We are not persuaded, as the State argues on appeal, that the intention of the legislature in enacting Tenn.Code Ann. § 55-10-403(a)(1), requiring service of at least forty-eight hours for DUI, first offense, was that defendants not receive presentence jail credit.   Nor can the holding in State v. McNatt, 693 S.W.2d 916, 917 (Tenn.Crim.App.1984), perm. app. denied (Tenn.1985), that sentences for DUI convictions be served “in consecutive fashion, day for day” be utilized to deny presentence jail credit.   Accordingly, we hold that defendants convicted of driving under the influence, in violation of Tenn.Code Ann. § 50-10-401, are entitled to receive presentence jail credit, as authorized by Tenn.Code Ann. § 40-23-101(c).  In this matter, defense counsel, as an officer of the court, advised that the defendant was in jail for seven hours prior to his release and the trial court agreed that this information could be put into the record in this fashion.

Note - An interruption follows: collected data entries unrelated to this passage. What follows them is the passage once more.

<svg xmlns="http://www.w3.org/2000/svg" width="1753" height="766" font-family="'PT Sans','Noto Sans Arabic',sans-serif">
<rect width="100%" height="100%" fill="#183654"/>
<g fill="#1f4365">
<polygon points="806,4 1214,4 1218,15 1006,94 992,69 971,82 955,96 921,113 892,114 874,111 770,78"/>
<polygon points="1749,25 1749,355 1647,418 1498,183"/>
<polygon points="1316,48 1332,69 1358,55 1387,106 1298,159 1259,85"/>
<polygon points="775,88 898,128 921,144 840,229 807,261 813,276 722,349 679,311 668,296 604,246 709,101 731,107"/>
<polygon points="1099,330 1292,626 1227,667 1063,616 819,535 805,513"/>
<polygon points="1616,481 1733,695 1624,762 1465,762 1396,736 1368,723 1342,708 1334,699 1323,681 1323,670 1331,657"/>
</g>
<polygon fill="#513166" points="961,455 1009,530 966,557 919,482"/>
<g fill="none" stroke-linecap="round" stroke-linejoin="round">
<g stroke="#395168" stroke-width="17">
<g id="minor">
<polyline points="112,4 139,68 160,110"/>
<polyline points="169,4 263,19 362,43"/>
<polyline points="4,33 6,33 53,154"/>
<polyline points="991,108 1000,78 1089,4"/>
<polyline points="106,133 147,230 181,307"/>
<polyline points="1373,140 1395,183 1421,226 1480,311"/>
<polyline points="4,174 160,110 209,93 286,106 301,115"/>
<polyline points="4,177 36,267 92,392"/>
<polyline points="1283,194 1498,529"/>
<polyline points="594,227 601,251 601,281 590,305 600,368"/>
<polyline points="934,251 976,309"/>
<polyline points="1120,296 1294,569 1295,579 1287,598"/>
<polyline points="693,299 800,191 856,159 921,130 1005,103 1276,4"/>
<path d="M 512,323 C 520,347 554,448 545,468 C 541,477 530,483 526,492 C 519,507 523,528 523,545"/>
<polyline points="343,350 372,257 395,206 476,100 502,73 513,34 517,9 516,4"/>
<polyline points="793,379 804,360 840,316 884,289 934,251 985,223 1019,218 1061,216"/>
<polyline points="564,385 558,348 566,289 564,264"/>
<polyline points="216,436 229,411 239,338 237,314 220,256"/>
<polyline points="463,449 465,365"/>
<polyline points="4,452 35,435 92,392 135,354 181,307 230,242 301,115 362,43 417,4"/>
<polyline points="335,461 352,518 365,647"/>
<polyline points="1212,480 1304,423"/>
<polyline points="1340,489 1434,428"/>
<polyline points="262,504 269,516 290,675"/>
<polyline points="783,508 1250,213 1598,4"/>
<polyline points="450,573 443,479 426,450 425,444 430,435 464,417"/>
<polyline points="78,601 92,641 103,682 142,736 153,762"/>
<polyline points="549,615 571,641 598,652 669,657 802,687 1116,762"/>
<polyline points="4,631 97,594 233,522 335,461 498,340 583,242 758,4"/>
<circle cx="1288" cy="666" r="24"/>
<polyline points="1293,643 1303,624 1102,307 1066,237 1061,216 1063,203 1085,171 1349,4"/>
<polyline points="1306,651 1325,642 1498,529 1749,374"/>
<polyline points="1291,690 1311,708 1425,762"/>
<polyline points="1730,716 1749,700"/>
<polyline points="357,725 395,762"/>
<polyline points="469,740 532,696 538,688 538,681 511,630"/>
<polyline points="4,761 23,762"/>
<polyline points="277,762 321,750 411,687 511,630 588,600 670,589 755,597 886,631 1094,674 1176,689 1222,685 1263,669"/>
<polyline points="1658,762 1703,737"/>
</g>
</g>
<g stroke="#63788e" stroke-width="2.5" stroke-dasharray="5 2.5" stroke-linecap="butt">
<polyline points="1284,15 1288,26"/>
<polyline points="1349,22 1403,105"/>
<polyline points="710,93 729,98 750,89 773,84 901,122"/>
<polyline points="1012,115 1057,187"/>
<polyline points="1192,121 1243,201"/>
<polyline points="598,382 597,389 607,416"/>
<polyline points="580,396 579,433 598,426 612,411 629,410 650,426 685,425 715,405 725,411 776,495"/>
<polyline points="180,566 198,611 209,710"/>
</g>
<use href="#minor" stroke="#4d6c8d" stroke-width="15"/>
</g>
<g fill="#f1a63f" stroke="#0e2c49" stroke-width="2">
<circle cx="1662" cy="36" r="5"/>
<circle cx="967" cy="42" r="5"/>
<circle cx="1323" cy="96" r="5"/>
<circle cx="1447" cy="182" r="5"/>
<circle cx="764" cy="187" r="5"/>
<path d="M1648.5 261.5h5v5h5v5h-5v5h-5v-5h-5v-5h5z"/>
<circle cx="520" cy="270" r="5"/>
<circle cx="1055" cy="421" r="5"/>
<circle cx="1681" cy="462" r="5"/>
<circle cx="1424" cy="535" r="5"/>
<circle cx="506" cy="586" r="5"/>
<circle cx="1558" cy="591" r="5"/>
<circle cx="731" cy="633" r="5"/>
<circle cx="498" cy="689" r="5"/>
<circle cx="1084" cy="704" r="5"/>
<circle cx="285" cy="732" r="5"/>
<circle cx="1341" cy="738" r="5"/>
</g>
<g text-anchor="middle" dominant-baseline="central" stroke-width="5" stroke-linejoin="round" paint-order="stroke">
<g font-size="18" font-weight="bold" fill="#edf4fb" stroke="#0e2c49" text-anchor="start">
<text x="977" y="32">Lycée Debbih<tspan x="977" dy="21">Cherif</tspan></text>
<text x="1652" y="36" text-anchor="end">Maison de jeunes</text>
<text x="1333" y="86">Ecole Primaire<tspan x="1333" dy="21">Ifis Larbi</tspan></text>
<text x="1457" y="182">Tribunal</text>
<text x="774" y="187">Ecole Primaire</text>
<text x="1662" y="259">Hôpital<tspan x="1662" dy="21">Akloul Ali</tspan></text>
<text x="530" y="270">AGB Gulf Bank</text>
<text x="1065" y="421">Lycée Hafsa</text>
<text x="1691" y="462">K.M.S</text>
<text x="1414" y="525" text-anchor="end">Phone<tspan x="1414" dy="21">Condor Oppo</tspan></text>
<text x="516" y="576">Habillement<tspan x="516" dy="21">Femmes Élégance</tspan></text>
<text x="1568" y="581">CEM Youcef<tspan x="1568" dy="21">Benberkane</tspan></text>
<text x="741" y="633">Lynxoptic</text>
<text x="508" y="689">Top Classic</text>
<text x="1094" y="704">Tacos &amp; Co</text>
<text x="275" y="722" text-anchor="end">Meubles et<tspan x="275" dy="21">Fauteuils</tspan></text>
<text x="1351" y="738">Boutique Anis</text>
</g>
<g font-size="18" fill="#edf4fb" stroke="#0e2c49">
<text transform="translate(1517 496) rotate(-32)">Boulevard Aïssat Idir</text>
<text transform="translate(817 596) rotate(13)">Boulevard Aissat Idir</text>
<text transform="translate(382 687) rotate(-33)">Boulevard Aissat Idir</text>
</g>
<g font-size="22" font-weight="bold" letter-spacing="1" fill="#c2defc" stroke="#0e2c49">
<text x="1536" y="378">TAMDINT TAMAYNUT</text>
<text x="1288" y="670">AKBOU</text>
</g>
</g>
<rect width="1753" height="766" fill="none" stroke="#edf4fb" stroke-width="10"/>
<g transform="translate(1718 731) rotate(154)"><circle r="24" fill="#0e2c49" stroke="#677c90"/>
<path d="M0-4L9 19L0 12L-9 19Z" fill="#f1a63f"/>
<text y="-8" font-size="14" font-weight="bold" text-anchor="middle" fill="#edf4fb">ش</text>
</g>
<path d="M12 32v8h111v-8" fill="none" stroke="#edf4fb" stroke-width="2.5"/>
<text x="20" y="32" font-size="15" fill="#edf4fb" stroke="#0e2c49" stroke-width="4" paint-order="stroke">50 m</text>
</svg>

Accordingly, the sentence is modified to reflect that the defendant receive seven hours of jail credit.   In all other aspects, the sentence is affirmed.

FOOTNOTES

1.   The defendant testified at trial that he had had three drinks (scotch and water), but the night of his arrest, he told Officer Starnes that he had had two beers.   When asked at trial why he told Officer Starnes two beers instead of three drinks, the defendant replied, “I have no idea.”

ALAN E. GLENN, Judge.

DAVID G. HAYES, Judge, and JOE H. WALKER, Special Judge, concur.